RECORDS FOR THE TASK

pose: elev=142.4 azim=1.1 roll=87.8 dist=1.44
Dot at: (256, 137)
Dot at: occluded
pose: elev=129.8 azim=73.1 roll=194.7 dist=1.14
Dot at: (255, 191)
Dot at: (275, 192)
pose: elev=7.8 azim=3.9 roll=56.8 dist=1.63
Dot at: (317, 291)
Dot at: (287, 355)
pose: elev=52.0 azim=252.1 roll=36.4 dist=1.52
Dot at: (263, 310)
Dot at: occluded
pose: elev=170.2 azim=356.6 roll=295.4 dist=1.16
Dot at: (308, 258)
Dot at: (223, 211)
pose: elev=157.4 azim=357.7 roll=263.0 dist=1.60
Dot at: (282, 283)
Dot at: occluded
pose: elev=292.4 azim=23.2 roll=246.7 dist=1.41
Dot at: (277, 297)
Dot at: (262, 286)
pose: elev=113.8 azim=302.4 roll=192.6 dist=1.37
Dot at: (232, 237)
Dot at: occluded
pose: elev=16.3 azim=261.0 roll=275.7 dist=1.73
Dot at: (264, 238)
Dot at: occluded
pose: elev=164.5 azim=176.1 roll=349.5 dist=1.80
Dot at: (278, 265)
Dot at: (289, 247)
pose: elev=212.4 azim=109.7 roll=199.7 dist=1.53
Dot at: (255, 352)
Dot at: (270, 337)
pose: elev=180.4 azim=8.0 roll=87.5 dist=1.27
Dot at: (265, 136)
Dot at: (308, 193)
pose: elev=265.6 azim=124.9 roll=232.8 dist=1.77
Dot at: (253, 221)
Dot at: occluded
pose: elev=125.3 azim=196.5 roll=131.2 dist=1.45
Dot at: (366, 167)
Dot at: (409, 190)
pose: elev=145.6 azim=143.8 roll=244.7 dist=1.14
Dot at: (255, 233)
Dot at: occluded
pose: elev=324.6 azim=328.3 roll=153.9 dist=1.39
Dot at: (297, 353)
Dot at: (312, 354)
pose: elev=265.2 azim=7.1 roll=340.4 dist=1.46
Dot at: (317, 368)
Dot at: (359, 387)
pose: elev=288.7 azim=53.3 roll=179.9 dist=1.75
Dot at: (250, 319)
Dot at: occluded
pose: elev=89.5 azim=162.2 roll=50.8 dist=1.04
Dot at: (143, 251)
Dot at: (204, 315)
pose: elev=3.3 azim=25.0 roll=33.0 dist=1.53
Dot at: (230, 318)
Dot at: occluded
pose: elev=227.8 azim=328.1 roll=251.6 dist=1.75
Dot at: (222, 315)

GIVEN INSTRUCTION
Recast every line of the listing above as a numbered list, leaving out any blank lines.

OUTPUT OF THE EXERCISE
1. pose: elev=142.4 azim=1.1 roll=87.8 dist=1.44
2. Dot at: (256, 137)
3. Dot at: occluded
4. pose: elev=129.8 azim=73.1 roll=194.7 dist=1.14
5. Dot at: (255, 191)
6. Dot at: (275, 192)
7. pose: elev=7.8 azim=3.9 roll=56.8 dist=1.63
8. Dot at: (317, 291)
9. Dot at: (287, 355)
10. pose: elev=52.0 azim=252.1 roll=36.4 dist=1.52
11. Dot at: (263, 310)
12. Dot at: occluded
13. pose: elev=170.2 azim=356.6 roll=295.4 dist=1.16
14. Dot at: (308, 258)
15. Dot at: (223, 211)
16. pose: elev=157.4 azim=357.7 roll=263.0 dist=1.60
17. Dot at: (282, 283)
18. Dot at: occluded
19. pose: elev=292.4 azim=23.2 roll=246.7 dist=1.41
20. Dot at: (277, 297)
21. Dot at: (262, 286)
22. pose: elev=113.8 azim=302.4 roll=192.6 dist=1.37
23. Dot at: (232, 237)
24. Dot at: occluded
25. pose: elev=16.3 azim=261.0 roll=275.7 dist=1.73
26. Dot at: (264, 238)
27. Dot at: occluded
28. pose: elev=164.5 azim=176.1 roll=349.5 dist=1.80
29. Dot at: (278, 265)
30. Dot at: (289, 247)
31. pose: elev=212.4 azim=109.7 roll=199.7 dist=1.53
32. Dot at: (255, 352)
33. Dot at: (270, 337)
34. pose: elev=180.4 azim=8.0 roll=87.5 dist=1.27
35. Dot at: (265, 136)
36. Dot at: (308, 193)
37. pose: elev=265.6 azim=124.9 roll=232.8 dist=1.77
38. Dot at: (253, 221)
39. Dot at: occluded
40. pose: elev=125.3 azim=196.5 roll=131.2 dist=1.45
41. Dot at: (366, 167)
42. Dot at: (409, 190)
43. pose: elev=145.6 azim=143.8 roll=244.7 dist=1.14
44. Dot at: (255, 233)
45. Dot at: occluded
46. pose: elev=324.6 azim=328.3 roll=153.9 dist=1.39
47. Dot at: (297, 353)
48. Dot at: (312, 354)
49. pose: elev=265.2 azim=7.1 roll=340.4 dist=1.46
50. Dot at: (317, 368)
51. Dot at: (359, 387)
52. pose: elev=288.7 azim=53.3 roll=179.9 dist=1.75
53. Dot at: (250, 319)
54. Dot at: occluded
55. pose: elev=89.5 azim=162.2 roll=50.8 dist=1.04
56. Dot at: (143, 251)
57. Dot at: (204, 315)
58. pose: elev=3.3 azim=25.0 roll=33.0 dist=1.53
59. Dot at: (230, 318)
60. Dot at: occluded
61. pose: elev=227.8 azim=328.1 roll=251.6 dist=1.75
62. Dot at: (222, 315)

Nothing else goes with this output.